Five children, all siblings, survived the shooting unharmed. 15-year-old Fatoş and 9-year-old Ali had hidden themselves away when the shooter entered the bedroom. 13-year-old Gül hid in the living room when the gunman entered and was able to flee into the basement until rescue. Three-year-old triplets Meryem and Cafer were sleeping in an adjacent room; the third triplet Hatice had spent the night at a hospital for medical treatment.

== Perpetrator ==
Mehmet Kaya was born in 1965 in Hasköy, Uşak Province, Turkey, as the son of an imam. He graduated Kütahya İmam-Hatip High School in 1983 and studied theology at Atatürk University before transferring to Dokuz Eylül University in 1984. Kaya then interned as a religious official at Buca Müftülüğü Office in İzmir since 1986. He was employed as a civil servant under the Presidency of Religious Affairs (DİB) and served as a preacher in Aliağa for four years, during which time he was married. In the early 1990s, Kaya applied for a transfer abroad to the DİB, which was granted and fulfilled on 28 December 1992. He initially worked as a cleric employee in the Religious Services Attaché of the Consulate-General of Turkey in Münster, then worked as an Islamic teacher at Bielefeld Central Mosque, operated by the Turkish-Islamic Union for Religious Affairs (DİTİB). He, his wife and their four children lived with two of Kaya's sisters and brothers. Kaya's wife was pregnant with a fifth child at the time of the shooting.

Kaya headed Quran courses at the Bielefeld mosque for about four years until filing a resignation on 1 September 1998. Officially, he stated his reasons for doing so as "familial" and that he was going to pursue a master's degree. However, Kaya had been the subject of harassment complaints by parents, who alleged that he was grooming and molesting girls under his tutorship. Mosque officials and friends of Kaya stated that the resignation was forced after it was discovered that he had sexual relations with a then-underaged Zübeyde Tetik. He had impregnated her and attempted to convince her parents to let Zübeyde become his second wife. The proposal was denied and the pregnancy was terminated. Kaya subsequently moved to Tübingen, but made repeated threats against the family. In Tübingen, Kaya served with the Turkish Association in an unpaid position as a replacement imam at a local mosque. On the day of the shooting, he had learned that Zübeyde had married a paternal cousin, Ahmet Çerçi, in a ceremony in Latakia, Syria, on 25 July 1999. Before the murders, the Tetik family told others that the wedding had been arranged in order to dissuade Kaya from further marriage proposals. Despite the rape accusations and threats, Kaya did not have a criminal record and was regarded as quiet and unremarkable. The pistol used in the murders was unregistered and illegally in his possession. The children of the Tetik family had identified Kaya to police as "Mehmet Hoca".

== Aftermath ==
Bielefeld Prosecutor Klaus Metzler and Bielefeld Police Homicide Squad Chief Hartmut Runte called the shooting "unprecedented". The shooting came amidst a multitude of similar spree killings, including the Bad Reichenhall shooting and the Dillingen shooting. The day prior in Nidderau, a 38-year-old German man heavily injured three people in a random axe attack. The day of the shooting, a 24-year-old Turkish man had stabbed his wife to death and also committed suicide in Duisburg, while in Meißen, a 15-year-old schoolboy killed his teacher in a stabbing attack.

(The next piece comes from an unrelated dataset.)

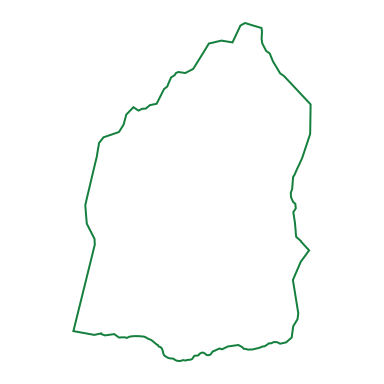 the district of San Pedro Ocopetatillo, Oaxaca, Mexico
{"feature_id": "50627088B16349207621267", "entity_name": "San Pedro Ocopetatillo", "entity_type": "district", "adm_level": 2, "iso_a3": "MEX", "parent_name": "Mexico", "parent_adm1": "Oaxaca", "projection": "natural_earth1", "projection_center": [-96.912, 18.185], "detail": "fine", "context": "isolated", "style": "outline", "palette": "green", "viewbox_px": 384, "rotation_deg": 0, "n_neighbors": 0, "source": "geoboundaries", "source_scale": "gbopen_adm2", "svg_char_len": 2674}
<svg xmlns="http://www.w3.org/2000/svg" viewBox="0 0 384 384"><path d="M291.7,337.5L293.2,326.3L297.5,319.2L298.3,313.4L292.9,280.0L300.8,261.7L309.1,250.4L301.3,241.9L301.0,241.1L296.2,236.9L295.7,232.4L295.7,231.3L294.9,222.5L293.3,212.2L295.8,208.3L295.3,203.8L293.1,201.9L292.4,200.4L291.2,197.6L291.0,197.1L290.8,192.6L292.2,189.0L292.2,188.3L292.4,186.0L293.0,178.3L293.0,177.2L294.7,174.5L296.8,169.5L298.6,165.8L298.7,165.6L301.0,160.5L301.2,160.2L302.2,157.9L305.6,147.7L310.1,134.2L310.2,132.1L310.6,104.4L309.0,102.7L292.9,85.5L284.9,77.0L283.8,75.9L280.4,73.5L280.1,73.3L277.8,69.4L274.4,63.8L273.0,61.5L269.7,53.4L266.2,51.0L262.3,43.5L261.8,40.4L261.6,39.3L261.8,35.1L262.0,31.7L261.5,28.0L252.0,25.2L245.0,23.0L240.4,25.6L232.5,42.4L221.4,40.6L213.0,42.6L208.9,43.5L204.4,50.9L199.5,58.8L193.2,68.9L192.9,69.1L185.7,72.8L185.2,73.0L178.3,72.0L175.9,73.1L174.6,75.2L171.1,77.4L169.8,80.4L168.6,83.1L167.2,86.6L164.1,89.0L161.8,93.5L156.6,103.8L155.5,104.0L149.7,105.2L149.0,105.9L147.6,107.1L147.3,107.3L145.8,108.6L142.1,108.8L138.5,110.6L133.4,107.2L126.6,114.3L126.3,114.5L123.6,124.6L123.1,125.4L119.1,131.8L117.5,132.6L117.3,132.6L117.0,132.7L103.5,137.3L102.1,139.1L99.1,142.9L98.6,145.8L97.2,154.0L96.8,156.7L94.7,165.2L92.3,175.3L89.4,187.6L86.5,199.8L85.3,205.1L85.5,208.0L86.4,219.2L86.8,223.7L93.7,237.3L94.5,238.8L94.8,244.6L93.5,249.8L90.5,262.0L73.4,331.1L94.3,334.9L101.2,333.4L101.4,334.1L105.0,335.4L114.2,334.1L119.0,337.5L120.4,337.5L121.1,337.3L124.0,337.3L125.1,337.4L126.9,337.9L127.5,337.6L129.4,336.7L131.9,336.3L134.8,336.1L137.7,336.1L141.0,336.3L143.6,336.6L144.7,336.8L146.2,337.6L147.7,338.5L149.2,339.2L150.6,339.7L151.5,340.2L152.5,341.0L155.4,343.4L157.2,344.8L158.1,345.2L158.4,346.1L159.0,346.6L159.4,346.8L160.2,347.0L160.5,347.1L160.9,347.5L161.8,348.5L162.5,350.1L162.9,351.5L163.2,353.1L163.6,354.2L164.1,355.2L164.8,355.9L166.2,356.8L167.4,357.5L168.7,358.1L170.4,358.4L171.8,358.5L172.9,358.6L173.8,358.9L174.4,359.5L175.9,360.3L177.2,360.8L179.1,361.0L180.7,360.9L181.9,360.5L183.0,360.1L184.0,360.3L185.7,360.5L187.2,360.0L188.5,359.8L189.6,359.8L191.3,359.4L192.2,358.9L192.9,358.0L193.6,356.8L194.3,355.9L195.4,355.6L196.7,355.6L197.9,355.5L198.7,355.0L199.3,354.2L199.8,353.7L200.8,353.1L201.8,352.7L202.6,352.6L203.5,352.7L204.7,353.4L205.9,354.4L206.5,354.9L207.3,355.1L208.8,355.1L210.2,354.7L210.5,354.5L212.9,351.3L213.8,351.1L219.4,348.5L222.1,349.3L227.8,346.5L238.4,345.0L242.5,347.3L243.6,348.7L246.4,349.1L247.8,349.6L252.2,349.5L259.1,347.9L262.3,346.6L264.8,346.2L269.1,343.3L270.8,343.4L274.1,342.0L277.2,342.2L280.1,343.7L286.1,342.4L291.7,337.5Z" fill="none" stroke="#15803d" stroke-width="2"/></svg>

Immediately after the shooting, on 10 November, German newspapers initially misreported that the perpetrator had become obsessed with Zübeyde's younger sister Esengül, and wrongly referred to the shooter and victims as Kurds. WDR ran a special program about the shooting, in which Faruk Şen, president of the Essen-based Centre for Turkish Studies and Integration Research, denounced the killings. Şen stated that there were "no cultural connections" and that Kaya's marriage request was not reflective of Turkish culture, with polygamy in Turkey being illegal.

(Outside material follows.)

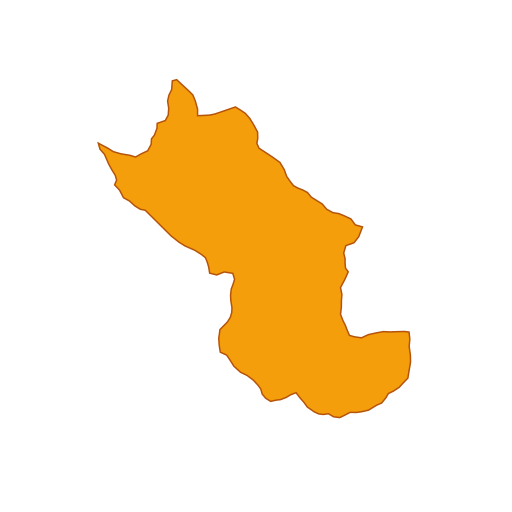 Neves Paulista, São Paulo, Brazil (Robinson projection), rotated 122°
{"feature_id": "56859067B65354392339928", "entity_name": "Neves Paulista", "entity_type": "district", "adm_level": 2, "iso_a3": "BRA", "parent_name": "Brazil", "parent_adm1": "São Paulo", "projection": "robinson", "projection_center": [-49.646, -20.875], "detail": "fine", "context": "isolated", "style": "filled", "palette": "amber", "viewbox_px": 512, "rotation_deg": 122, "n_neighbors": 0, "source": "geoboundaries", "source_scale": "gbopen_adm2", "svg_char_len": 2199}
<svg xmlns="http://www.w3.org/2000/svg" viewBox="0 0 512 512"><g transform="rotate(122 256 256)"><path d="M286.2,64.0L279.1,62.5L272.4,65.3L264.1,68.7L258.3,72.5L251.5,78.2L245.0,81.5L239.4,85.9L241.4,90.2L245.5,96.4L249.5,102.3L252.6,107.9L257.5,113.3L263.1,119.0L269.5,123.2L272.4,129.8L273.8,134.7L270.2,139.9L267.3,143.7L265.0,147.6L260.7,153.4L254.0,156.6L248.6,159.9L243.2,162.7L238.0,167.6L228.3,168.3L220.6,169.4L218.8,173.7L215.0,176.6L211.0,179.1L207.0,183.2L199.6,185.3L192.8,179.9L185.2,179.1L174.9,181.1L177.0,188.3L174.3,195.0L175.2,202.7L176.2,208.4L178.5,213.7L178.9,220.9L176.8,227.3L176.8,233.3L176.8,240.4L174.9,245.9L175.2,251.0L176.2,256.5L176.5,261.4L174.8,266.2L172.3,272.1L167.8,277.8L164.0,285.2L163.4,294.0L163.2,300.4L163.0,310.6L160.0,315.0L155.4,316.8L150.1,320.3L146.5,326.5L142.7,334.0L140.7,340.6L140.5,346.3L140.5,352.4L157.6,366.3L161.4,370.4L168.0,379.9L162.5,383.3L156.7,389.6L152.9,394.9L151.6,400.6L150.7,405.4L149.8,410.1L148.5,416.7L151.8,419.8L159.6,415.7L165.6,415.1L171.4,413.1L177.0,408.3L183.0,405.1L189.2,404.7L195.9,410.1L200.1,407.7L207.2,406.2L212.1,406.7L216.8,404.1L224.2,403.6L230.2,407.5L235.9,410.6L237.4,416.2L241.0,424.9L243.1,432.3L243.1,438.8L243.9,449.5L248.1,444.9L250.1,438.3L256.0,429.8L259.3,423.9L262.1,418.2L265.5,414.4L270.6,413.6L272.4,406.7L276.8,399.2L276.4,392.6L277.7,385.3L277.7,378.9L275.9,374.2L282.4,345.5L284.0,338.4L285.1,328.6L285.1,321.4L283.6,311.2L283.6,303.5L284.2,298.1L286.7,294.5L290.4,290.3L295.1,286.2L292.9,279.3L286.4,274.5L283.0,266.5L287.1,261.8L292.9,260.3L297.1,259.5L302.9,256.7L307.3,253.6L312.7,248.9L316.9,246.6L321.5,245.3L327.1,245.3L331.8,246.3L337.4,247.6L345.5,244.0L351.2,239.9L356.5,235.3L355.6,228.4L357.6,223.8L361.2,216.3L362.8,207.4L362.0,200.2L362.7,192.5L364.5,185.8L366.3,181.4L369.8,177.6L371.5,172.4L371.5,166.5L367.7,162.7L364.8,159.1L360.0,155.5L355.2,153.0L350.7,149.6L352.9,143.7L354.7,137.8L356.9,132.4L357.3,124.0L356.7,119.2L354.7,114.9L351.4,111.0L351.2,104.9L348.7,99.4L344.3,96.6L338.7,93.3L335.6,88.1L332.0,83.8L327.1,78.9L322.5,76.6L318.4,74.5L314.0,71.5L307.1,70.7L302.6,70.9L297.8,67.9L291.5,65.0L286.2,64.0Z" fill="#f59e0b" stroke="#b45309" stroke-width="1.5"/></g></svg>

Relatives of the Tetik family gathered in Antakya to mourn the dead. In Mehmet Kaya's hometown, his mother was treated for a nervous breakdown after hearing the news. The survivors of the shooting received psychological care at a hospital and were provided with a fully furnished apartment to stay in to avoid "a return to the bloody place of the incident".